Cuentos de la colonia surrealista
Lustrador de zapatos
Se fue porque se le cayó la cera de su lustrador de zapatos. O tal vez no fue por eso, sino por todo lo que vino a continuación, derivado de ello.
Resulta que sí, que ese día, debido a una conferencia que iba a dar, había decidido vestirse formalmente y, con ello, optó por calzarse zapatos. Desacostumbrado como estaba a ello, pues solía utilizar tenis, los zapatos se encontraban en un estado tan deplorable -llenos de polvo y de tallones- que ameritaban una buena boleada.
Después de haberles quitado el polvo, imposibilitado, por la hora, de acudir con un bolero, tomó entre sus manos el producto lustrador y tras leer las instrucciones se dispuso a dejarlos, si no bien impecables, sí decentes como para acudir al evento.
“Limpie el polvo del calzado. Agite el envase. Presione ligeramente sobre el calzado el aplicador hasta humedecer la esponja. Aplique una capa uniforme y deje secar”.
No agitó ni presionó ligeramente. Y, al no humedecerse la esponja ni salir nada de la cera, apretó con fuerza, violentamente, al grado de que la esponja se botó y toda la cera saltó -consecuencia de la presión- salpicándolo todo a su paso: los zapatos, el piso, la elegante camisa que se había puesto para la ocasión, sus libros, algunos manuscritos, el perro y a saber cuántas cosas más, pues ya no tuvo oportunidad de revisar ni limpiar, porque la hora apremiaba y sólo tuvo tiempo para agarrar una camisa al vuelo y cambiarse -se dijo- en el coche durante su trayecto o llegando a su destino.
Se fue. Se fue porque a la camisa que eligió se le cayó un botón, el tercero de arriba a abajo, al momento de descolgarla y no fue sino hasta llegar al estacionamiento del lugar y cambiarse que reparó en ello, y tuvo que elegir entre la camisa llena de cera lustradora o la camisa sin botón.
Eligió la segunda y, tras intentar ajustarla lo más que pudo y dar una explicación de la falta del botón a su auditorio, comenzó la charla que había sido invitado a dar. Así que tal vez no se fue por la falta de botón, sino por las risas que vinieron a continuación, que nada tuvieron que ver con la camisa, sino con la mancha de cera salpicada que había quedado en su entrepierna y que, por las prisas, ni siquiera había llegado a identificar.

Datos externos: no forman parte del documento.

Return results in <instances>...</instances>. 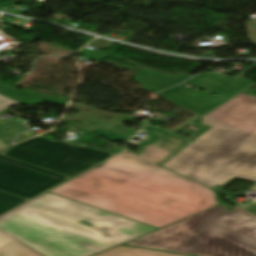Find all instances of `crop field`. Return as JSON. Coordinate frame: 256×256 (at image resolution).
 <instances>
[{
    "label": "crop field",
    "mask_w": 256,
    "mask_h": 256,
    "mask_svg": "<svg viewBox=\"0 0 256 256\" xmlns=\"http://www.w3.org/2000/svg\"><path fill=\"white\" fill-rule=\"evenodd\" d=\"M243 208L252 212V213H254V214H256V203L250 204V205H248L246 207H243Z\"/></svg>",
    "instance_id": "obj_16"
},
{
    "label": "crop field",
    "mask_w": 256,
    "mask_h": 256,
    "mask_svg": "<svg viewBox=\"0 0 256 256\" xmlns=\"http://www.w3.org/2000/svg\"><path fill=\"white\" fill-rule=\"evenodd\" d=\"M97 256H183L121 245Z\"/></svg>",
    "instance_id": "obj_12"
},
{
    "label": "crop field",
    "mask_w": 256,
    "mask_h": 256,
    "mask_svg": "<svg viewBox=\"0 0 256 256\" xmlns=\"http://www.w3.org/2000/svg\"><path fill=\"white\" fill-rule=\"evenodd\" d=\"M69 177L0 155V189L32 198Z\"/></svg>",
    "instance_id": "obj_7"
},
{
    "label": "crop field",
    "mask_w": 256,
    "mask_h": 256,
    "mask_svg": "<svg viewBox=\"0 0 256 256\" xmlns=\"http://www.w3.org/2000/svg\"><path fill=\"white\" fill-rule=\"evenodd\" d=\"M23 198L0 191V215L27 202Z\"/></svg>",
    "instance_id": "obj_13"
},
{
    "label": "crop field",
    "mask_w": 256,
    "mask_h": 256,
    "mask_svg": "<svg viewBox=\"0 0 256 256\" xmlns=\"http://www.w3.org/2000/svg\"><path fill=\"white\" fill-rule=\"evenodd\" d=\"M155 229L46 193L0 217V256H42L11 236L44 256H89Z\"/></svg>",
    "instance_id": "obj_2"
},
{
    "label": "crop field",
    "mask_w": 256,
    "mask_h": 256,
    "mask_svg": "<svg viewBox=\"0 0 256 256\" xmlns=\"http://www.w3.org/2000/svg\"><path fill=\"white\" fill-rule=\"evenodd\" d=\"M197 256H256V215L235 205L223 215Z\"/></svg>",
    "instance_id": "obj_5"
},
{
    "label": "crop field",
    "mask_w": 256,
    "mask_h": 256,
    "mask_svg": "<svg viewBox=\"0 0 256 256\" xmlns=\"http://www.w3.org/2000/svg\"><path fill=\"white\" fill-rule=\"evenodd\" d=\"M93 132H95V133H97V134H99V135H101V136H103V137H105V138H107V139H109V140H111L113 142L118 140V139L126 142L127 139H128V137H124V136L116 135V134H113V133L105 132L101 128H99V129H97V130H95Z\"/></svg>",
    "instance_id": "obj_14"
},
{
    "label": "crop field",
    "mask_w": 256,
    "mask_h": 256,
    "mask_svg": "<svg viewBox=\"0 0 256 256\" xmlns=\"http://www.w3.org/2000/svg\"><path fill=\"white\" fill-rule=\"evenodd\" d=\"M160 93L202 114L226 100L207 91L205 93L200 91L191 92L185 89L182 84Z\"/></svg>",
    "instance_id": "obj_9"
},
{
    "label": "crop field",
    "mask_w": 256,
    "mask_h": 256,
    "mask_svg": "<svg viewBox=\"0 0 256 256\" xmlns=\"http://www.w3.org/2000/svg\"><path fill=\"white\" fill-rule=\"evenodd\" d=\"M7 146L3 141L0 140V148Z\"/></svg>",
    "instance_id": "obj_17"
},
{
    "label": "crop field",
    "mask_w": 256,
    "mask_h": 256,
    "mask_svg": "<svg viewBox=\"0 0 256 256\" xmlns=\"http://www.w3.org/2000/svg\"><path fill=\"white\" fill-rule=\"evenodd\" d=\"M18 104V102L11 100L5 96L0 95V111L9 108L13 105Z\"/></svg>",
    "instance_id": "obj_15"
},
{
    "label": "crop field",
    "mask_w": 256,
    "mask_h": 256,
    "mask_svg": "<svg viewBox=\"0 0 256 256\" xmlns=\"http://www.w3.org/2000/svg\"><path fill=\"white\" fill-rule=\"evenodd\" d=\"M225 211L220 205L126 244L194 256Z\"/></svg>",
    "instance_id": "obj_6"
},
{
    "label": "crop field",
    "mask_w": 256,
    "mask_h": 256,
    "mask_svg": "<svg viewBox=\"0 0 256 256\" xmlns=\"http://www.w3.org/2000/svg\"><path fill=\"white\" fill-rule=\"evenodd\" d=\"M212 126L163 166L204 185L256 181V96L240 93L203 116Z\"/></svg>",
    "instance_id": "obj_3"
},
{
    "label": "crop field",
    "mask_w": 256,
    "mask_h": 256,
    "mask_svg": "<svg viewBox=\"0 0 256 256\" xmlns=\"http://www.w3.org/2000/svg\"><path fill=\"white\" fill-rule=\"evenodd\" d=\"M152 136L51 192L161 228L218 203L215 192L161 166L192 140L146 124Z\"/></svg>",
    "instance_id": "obj_1"
},
{
    "label": "crop field",
    "mask_w": 256,
    "mask_h": 256,
    "mask_svg": "<svg viewBox=\"0 0 256 256\" xmlns=\"http://www.w3.org/2000/svg\"><path fill=\"white\" fill-rule=\"evenodd\" d=\"M15 88L16 87L14 86L0 82V94L12 98L18 102L25 103L27 105L44 100L65 106L68 101L66 99L43 95L27 90H14Z\"/></svg>",
    "instance_id": "obj_11"
},
{
    "label": "crop field",
    "mask_w": 256,
    "mask_h": 256,
    "mask_svg": "<svg viewBox=\"0 0 256 256\" xmlns=\"http://www.w3.org/2000/svg\"><path fill=\"white\" fill-rule=\"evenodd\" d=\"M188 77L190 76L187 74L165 75L146 69L133 77V79L140 83L142 87L158 92L166 87L176 85Z\"/></svg>",
    "instance_id": "obj_10"
},
{
    "label": "crop field",
    "mask_w": 256,
    "mask_h": 256,
    "mask_svg": "<svg viewBox=\"0 0 256 256\" xmlns=\"http://www.w3.org/2000/svg\"><path fill=\"white\" fill-rule=\"evenodd\" d=\"M2 154L69 177L113 155L96 149L82 148L67 142H53L44 137H35L14 145L11 150Z\"/></svg>",
    "instance_id": "obj_4"
},
{
    "label": "crop field",
    "mask_w": 256,
    "mask_h": 256,
    "mask_svg": "<svg viewBox=\"0 0 256 256\" xmlns=\"http://www.w3.org/2000/svg\"><path fill=\"white\" fill-rule=\"evenodd\" d=\"M186 83L208 90L226 99L249 86L252 82L240 77L230 78L212 74L201 73Z\"/></svg>",
    "instance_id": "obj_8"
},
{
    "label": "crop field",
    "mask_w": 256,
    "mask_h": 256,
    "mask_svg": "<svg viewBox=\"0 0 256 256\" xmlns=\"http://www.w3.org/2000/svg\"><path fill=\"white\" fill-rule=\"evenodd\" d=\"M251 189L255 190L256 191V185L254 187H252Z\"/></svg>",
    "instance_id": "obj_18"
}]
</instances>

Por muy comprensivos que fueran -o intentaran ser- los asistentes, la imagen pudo más que la empatía y al poco de haberse escapado la primera risa, la explosión de carcajadas abarcó todo el auditorio. Por eso se fue, y no sólo del auditorio,; aunque tal vez no fue por las carcajadas, sino porque, además de todo eso, cuando intentó arrancar su auto, éste no sólo no prendió, sino que, emulando al lustrador de zapatos y su depósito de cera, el depósito de anticongelante del coche también explotó dejándolo sin ninguna posibilidad de huir ni rápida ni discretamente.
Fue por eso que se fue, y no por las burlas ni porque se le haya caído la cera. Aunque tal vez tampoco fue por eso, sino porque, mientras estaba apurando el trago -metafóricamente hablando, por supuesto- del anticongelante, recibió una llamada llena de gritos molestos de su casera, en que se le informaba que, debido a los constantes retrasos en sus pagos, tenía una semana para desalojar el inmueble en el que vivía, porque ya había una persona interesada en el mismo. Para rematar, al colgar la llamada pudo leer el mensaje de whatsapp de su novia que, tras haber llegado a casa y haber encontrado al perro bañado en cera, le informaba que, a partir de ese momento, se convertía oficialmente en su exnovia. Además se llevaba al perro. Fue el golpe final tras el cuál paró un taxi dejando todo atrás definitivamente.
Seguro que fue por eso, que fue por eso que se fue. A nadie le gusta que lo dejen, pero menos que lo dejen en un día tan mierda. O quizás fue justamente por eso y no porque lo hayan dejado que se fue; por el cúmulo de catástrofes conectadas. O tal vez fue por todo lo que ya venía cargando desde antes y no le dijo a nadie, y no por la simple cera que derramó el lustrador de zapatos.
O tal vez sí, tal vez sí fue porque se le cayó la cera y aún permanecería aquí si el lustrador de zapatos hubiese funcionado. No lo sabemos ni podremos saberlo nunca. Lo único que sabemos es que se fue, sabrá Dios a dónde, y que desde ese día nadie más volvió a saber de él.